Because it is extremist to derail the already moribund economy even further for the bizarre goal of net zero. It is extremist to have millions of people out of work and continue to import hundreds of thousands of extra people every year. It is extremist to tax and spend and quantitively ease like there’s no tomorrow. So yes, the Tories deserve very much to be punished.

After nearly 30 years of Blairite drift, the country’s problems are huge, possibly insurmountable. A flagging economy, a fragmented and fractious society, appalling imported anti-Semitism, unaccountable state bodies riddled with insane Californian ideologies, everything hobbled by Blair ‘reforms’.

Fighting back effectively against this decline would require intelligence, adaptability, strategy, unity, courage and iron nerve (not a Truss-style berserker spree). An appalling silly broadcast media and every other establishment institution and corporate would oppose it at every turn. It would make delivering Brexit or Mrs Thatcher’s early 80s reforms (which, tellingly, were resisted by many in her own party at the time) look like a stroll in the park. The Tories, with a few exceptions, are as much a facilitator of this degringolade as anybody else. They are part of it.
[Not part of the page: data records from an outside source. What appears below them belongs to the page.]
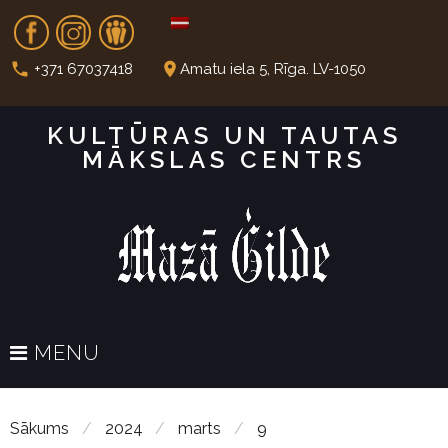
S
Fb
In
Dr
k
i
call
place
+371 67037418
Amatu iela 5, Rīga. LV-1050
p
t
KULTŪRAS UN TAUTAS
o
MĀKSLAS CENTRS
c
o
n
t
e
n
t
MENU
Sākums
/
2024
/
marts
/
9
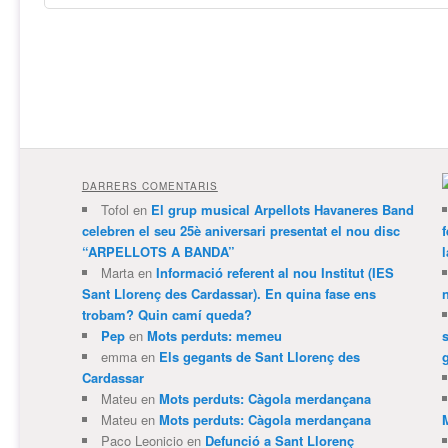
DARRERS COMENTARIS
Tofol
en
El grup musical Arpellots Havaneres Band
celebren el seu 25è aniversari presentat el nou disc
“ARPELLOTS A BANDA”
Marta
en
Informació referent al nou Institut (IES
Sant Llorenç des Cardassar). En quina fase ens
trobam? Quin camí queda?
Pep
en
Mots perduts: memeu
emma
en
Els gegants de Sant Llorenç des
Cardassar
Mateu
en
Mots perduts: Càgola merdançana
Mateu
en
Mots perduts: Càgola merdançana
Paco Leonicio
en
Defunció a Sant Llorenç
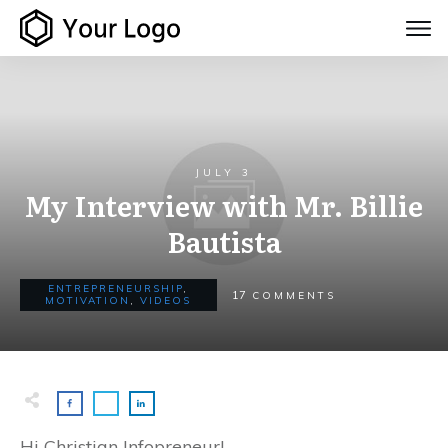
JULY 3
My Interview with Mr. Billie
Bautista
ENTREPRENEURSHIP
,
17
COMMENTS
MOTIVATION
,
VIDEOS
Hi Christian Infopreneur!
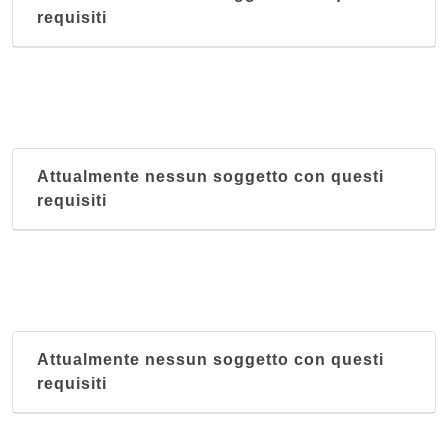
requisiti
Attualmente nessun soggetto con questi
requisiti
Attualmente nessun soggetto con questi
requisiti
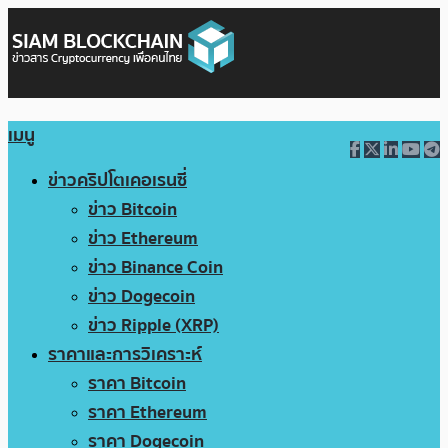
เมนู
ข่าวคริปโตเคอเรนซี่
ข่าว Bitcoin
ข่าว Ethereum
ข่าว Binance Coin
ข่าว Dogecoin
ข่าว Ripple (XRP)
ราคาและการวิเคราะห์
ราคา Bitcoin
ราคา Ethereum
ราคา Dogecoin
The threat of Labour doesn’t seem so bad after 14 years of a Tory government that has governed almost indistinguishably – barring a few blips – from the Blair and Brown administrations. And I have to confess to a perhaps ghoulish fascination to see what the Starmer government will bring. Because a lot of things are going to smack Labour square in the face, and quickly. Very soon David Lammy, who can’t hold a coherent thought in his head for longer than five seconds, will be Foreign Secretary. There’s an imp of the perverse that makes you really want to see that.

I’ve heard some people say we’ll have to wait for a total shuddering collapse before anything is done, but that may not happen. A country can decline for centuries. My hope would be that following the destruction of the Tories in 2024, Labour will be similarly destroyed in 2029. Meanwhile we can laugh at Starmer – who is even more comically ill-equipped than the Tories to deal with, or even notice, the rottenness that pervades the nation.